Gameplans do get derailed – in fact there’s a famous saying attributed to a Prussian general with a very Prussian name (Helmuth von Moltke the Elder) that goes:
“No plan of action survives contact with the enemy”
Now that may be true, but notice that Helmuth von Moltke the Elder didn’t say to not have a plan. He was a big believer in plans; he was just encouraging you to be realistic about them and not get all demoralized when you get temporarily off track.
A gameplan is an incredibly useful thing to have. I have seen lots of not-so-good guys beat better opponents simply because they had a plan and stuck to it.
By imposing a well-thought-out plan on your opponent, by having a goal, you avoid the hesitation that comes from simply going out there and trying to react to whatever your opponent does.
The use of game plans gets even more widespread when you get to higher levels.

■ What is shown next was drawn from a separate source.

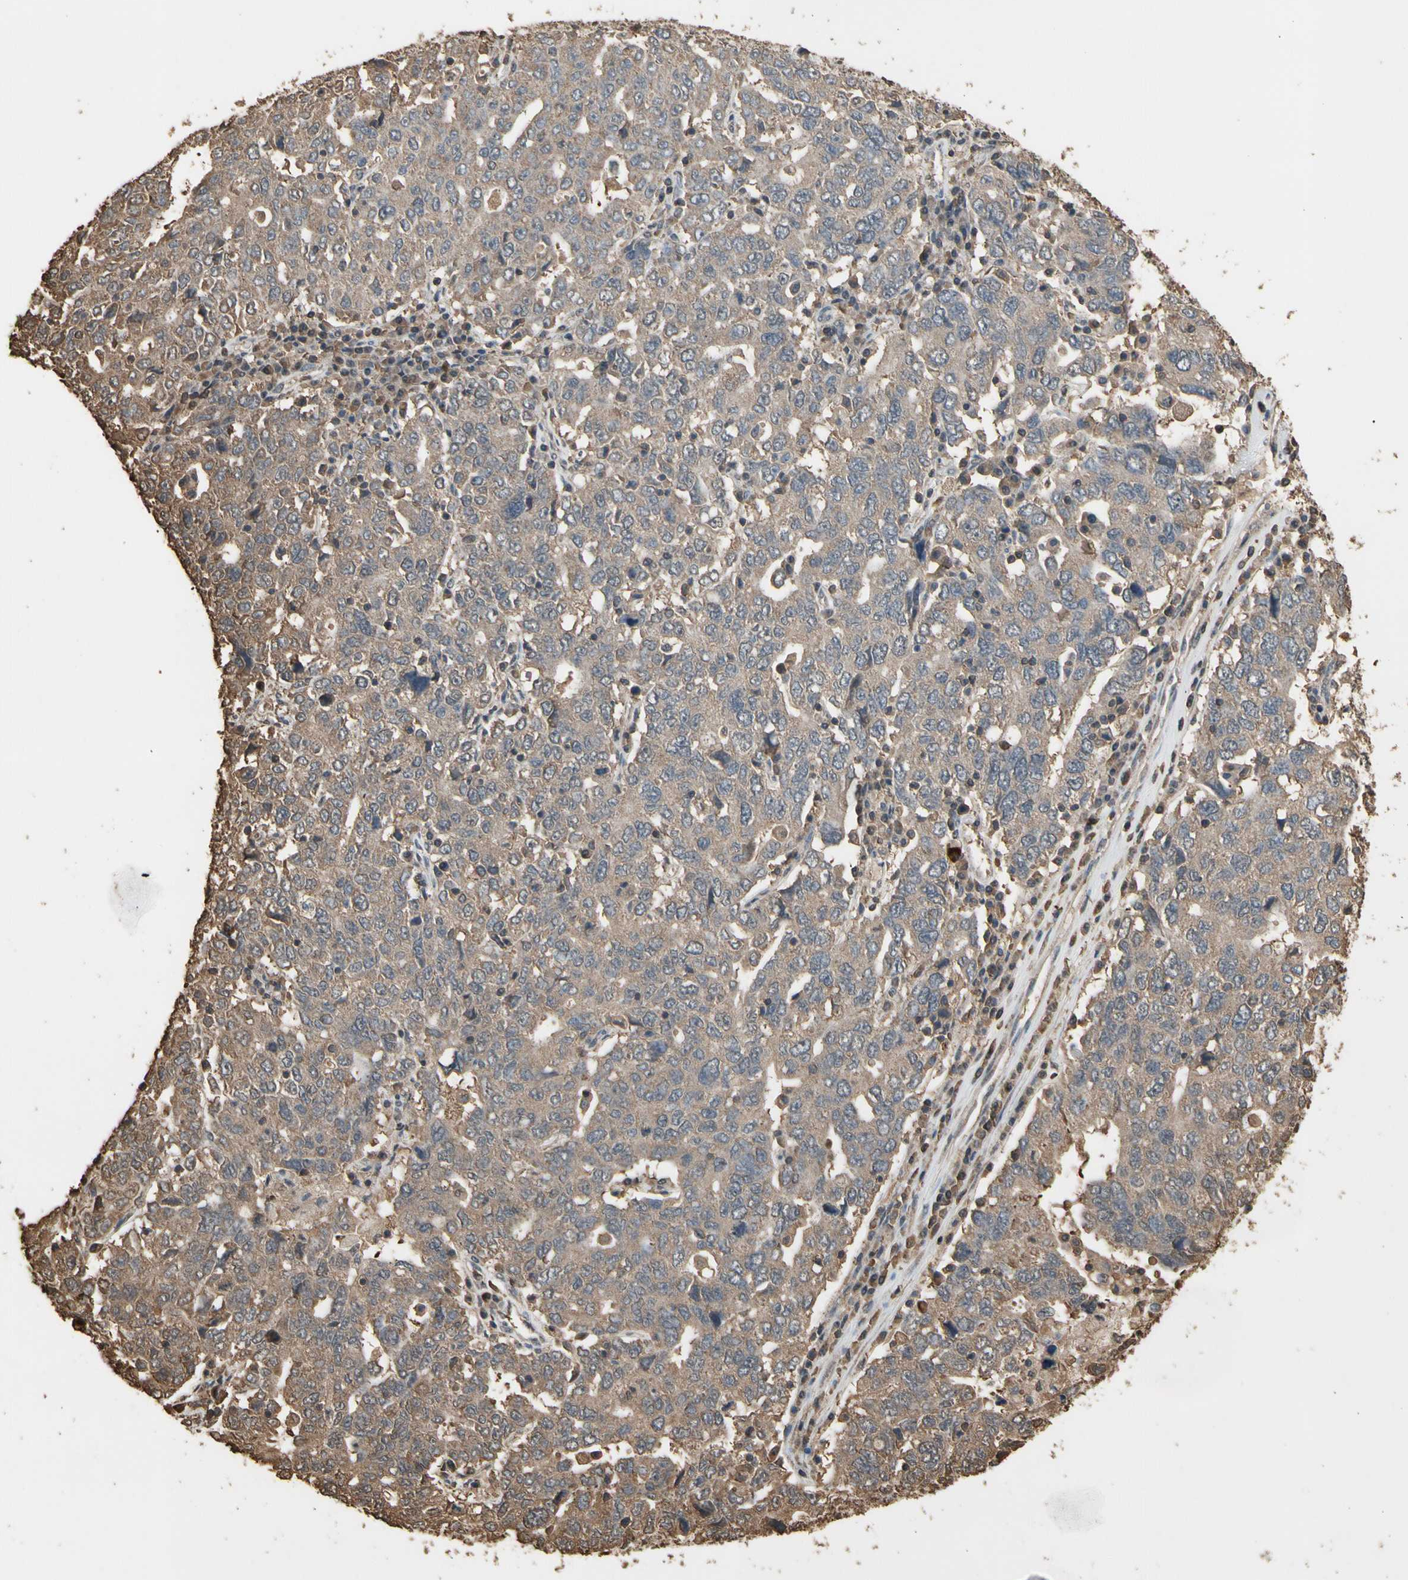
{"staining": {"intensity": "moderate", "quantity": ">75%", "location": "cytoplasmic/membranous"}, "tissue": "ovarian cancer", "cell_type": "Tumor cells", "image_type": "cancer", "snomed": [{"axis": "morphology", "description": "Carcinoma, endometroid"}, {"axis": "topography", "description": "Ovary"}], "caption": "Protein staining of ovarian cancer (endometroid carcinoma) tissue demonstrates moderate cytoplasmic/membranous expression in about >75% of tumor cells. The staining is performed using DAB (3,3'-diaminobenzidine) brown chromogen to label protein expression. The nuclei are counter-stained blue using hematoxylin.", "gene": "TNFSF13B", "patient": {"sex": "female", "age": 62}}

My friend Brandon Mullins talked about and demonstrated his game plans for different positions in great detail when we were working on How to Defeat the Bigger, Stronger Opponent, Series 2.
Here’s Brandon introducing the concept of game plans, including how it helped him out for his very first black belt match that he ever had:
Still not convinced? Let’s talk about Marcelo Garcia, the greatest pound for pound BJJ and submission grappling competitor of the last 10 years.
Let’s say that you’re a big strong aggressive guy with great base, balance and athleticism. Maybe you’re a wrestler. You’ve fought your way through the Abu Dhabi brackets and now you’re facing Marcelo Garcia in the finals.
What’s Marcelo going to do?
When he sweeps you (and he will) then he’ll try to tap you out, probably using the north south choke if you stay flat on your back, or rear naked choke if you turn to your knees, or the armbar-short choke combo if he gets the crucifix position.
Does Marcelo know and use other submissions? Of course he does!
Off the top of my head I can recall Marcelo also using armbars, heel hooks, triangle chokes and omo plata variations in competition. But after watching countless hours of him rolling (and getting tapped out by him myself repeatedly) it’s clear that the north-south choke, the rear naked choke, and the dual arm-neck attack from the crucifix are his bread and butter.
Those submissions are part of his go-to strategy. They are the last moves in his default gameplan.
So you need a plan, ESPECIALLY if you compete.
Don’t just go out there and see what you feel like doing in the heat of the moment. Instead go out there KNOWING what your first couple of moves are, exactly what position you’re trying to get to, and exactly what submissions you’re going to shoot for. Then go out there and try to impose your ‘A game’ on your opponent.
If he beats you despite you having used your A game then he’s better than you – no shame in that. But if you go out there and lose after using your B, C, or D game on him, then you’ll never know if you were better than him.
Lead with your best stuff. Don’t keep it in reserve.
David Meyer who wrote ‘Training for Competition’ summed it up perfectly when I interviewed him about competition in BJJ and submission grappling. At one point David said:
“Plan beats no plan.”
Be like Ronda Rousey, Brandon Mullins, Marcelo Garcia and David Meyer.
Know what your best moves are, and put them together in a logical sequence taking you from the the beginning of the match through to the end where you tap out your opponent. Then train that sequence, and the transitions between those moves, until your default game plan is second nature.
Of course s*** happens. We know that you won’t always be able to follow your game plan. That’s OK, after all you also drill bad positions and situations , right?
But many times your match will go exactly according to plan, so long as you actually have one!
Remember: plan beats no plan, so get yourself a plan!